The chief of football’s international governing body accused the West of “hypocrisy” in its reporting about Qatar’s human rights record and said European nations should instead be apologising for their own histories.
Infantino said critics were in no position “to give moral lessons to people” in a fiery speech at a news conference in Doha, in which he spoke for nearly an hour and made a passionate defence of Qatar and the tournament.
It comes after the game’s global governing body has been attacked for its decision to take the finals to Qatar, which has come under fire for its treatment of migrant workers and its attitude to LGBTQ+ rights.
Defending the World Cup host nation ahead of the opening game on Sunday (20 November), the FIFA chief said: “I think for what we Europeans have been doing the last 3,000 years we should be apologising for next 3,000 years before starting to give moral lessons to people.
“How many of these European or Western business companies who earn millions from Qatar, billions, how many of them have addressed migrant workers’ rights with the authorities? None of them, because if you change the legislation it means less profit. But we did, and FIFA generates much less than any of these companies from Qatar.”

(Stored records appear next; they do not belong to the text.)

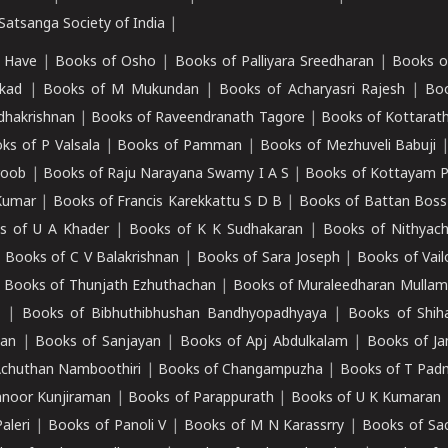
atsanga Society of India
|
 Have
|
Books of Osho
|
Books of Palliyara Sreedharan
|
Books o
kad
|
Books of M Mukundan
|
Books of Acharyasri Rajesh
|
Boo
adhakrishnan
|
Books of Raveendranath Tagore
|
Books of Kottarath
ks of P Valsala
|
Books of Pamman
|
Books of Mezhuveli Babuji
roob
|
Books of Raju Narayana Swamy I A S
|
Books of Kottayam 
Kumar
|
Books of Francis Karekkattu S D B
|
Books of Battan Boss
s of U A Khader
|
Books of K K Sudhakaran
|
Books of Nithyach
|
Books of C V Balakrishnan
|
Books of Sara Joseph
|
Books of Vail
|
Books of Thunjath Ezhuthachan
|
Books of Muraleedharan Mulla
e
|
Books of Bibhuthibhushan Bandhyopadhyaya
|
Books of Shih
dan
|
Books of Sanjayan
|
Books of Apj Abdulkalam
|
Books of J
Achuthan Namboothiri
|
Books of Changampuzha
|
Books of T Pa
nnoor Kunjiraman
|
Books of Parappurath
|
Books of U K Kumaran
aleri
|
Books of Panoli V
|
Books of M N Karassrry
|
Books of Sa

Switzerland-born Infantino challenged “hypocritical” countries across Europe to contribute to a World Cup legacy fund to support migrant workers after the tournament ends next month and announced “a dedicated International Labour Organisation Office in Doha…where migrant workers can go, unions can be integrated and seek assistance.”
He added: “Today I feel Qatari. Today I feel Arabic. Today I feel African. Today I feel gay. Today I feel disabled. Today I feel (like) a migrant worker.
“Of course I am not Qatari, I am not an Arab, I am not African, I am not gay, I am not disabled. But I feel like it, because I know what it means to be discriminated, to be bullied, as a foreigner in a foreign country. As a child I was bullied – because I had red hair and freckles, plus I was Italian so imagine.
“What do you do then? You try to engage, make friends. Don’t start accusing, fighting, insulting, you start engaging. And this is what we should be doing.”
Infantino also called on European nations to improve their own record on migrant workers before attacking Qatar and FIFA.
He said: “If Europe would really care about the destiny of these young people, Europe could do as Qatar did, create some legal channels where at least a number, a percentage of these workers could come.
“Lower revenues…give them some hope, give them some future. This means we shouldn’t point to what doesn’t work. Here in Qatar as well there are some things that don’t work. That needs to be addressed. The moral less giving, one sided, it’s just hypocrisy.
“We need to give hope to Africans so that they don’t need to cross the Mediterranean in order to find, maybe, a better life but more probably death in the sea. We need to give opportunity and we need to give dignity, not by giving charity but by allowing the rest of the world to participate.”
Alcohol U-turn ‘a joint decision’
Infantino also addressed the abrupt, eleventh-hour decision by the Qatar authorities to ban the sale of alcohol at all eight World Cup stadiums just two days before the start of the tournament.
Alcohol was set to be served “in select areas within stadiums”, despite its sale being strictly controlled in Qatar. Those in corporate areas of stadiums at the tournament will still be able to purchase alcohol.
Addressing the U-turn, Infantino said: “If this is the biggest issue we have for the World Cup then I will resign immediately and go to the beach to relax. Let me first assure you that every decision taken at this World Cup is a joint decision between Qatar and Fifa.
"There will be many fan zones where you can buy alcohol in Qatar and fans can simultaneously drink alcohol. I think if for three hours a day you cannot drink a beer, you will survive.
"Especially because the same rules apply in France, Spain, Portugal and Scotland. Here it has become a big thing because it is a Muslim country? I don’t know why. We tried and that is why I give you the late change of policy. We tried to see if it was possible."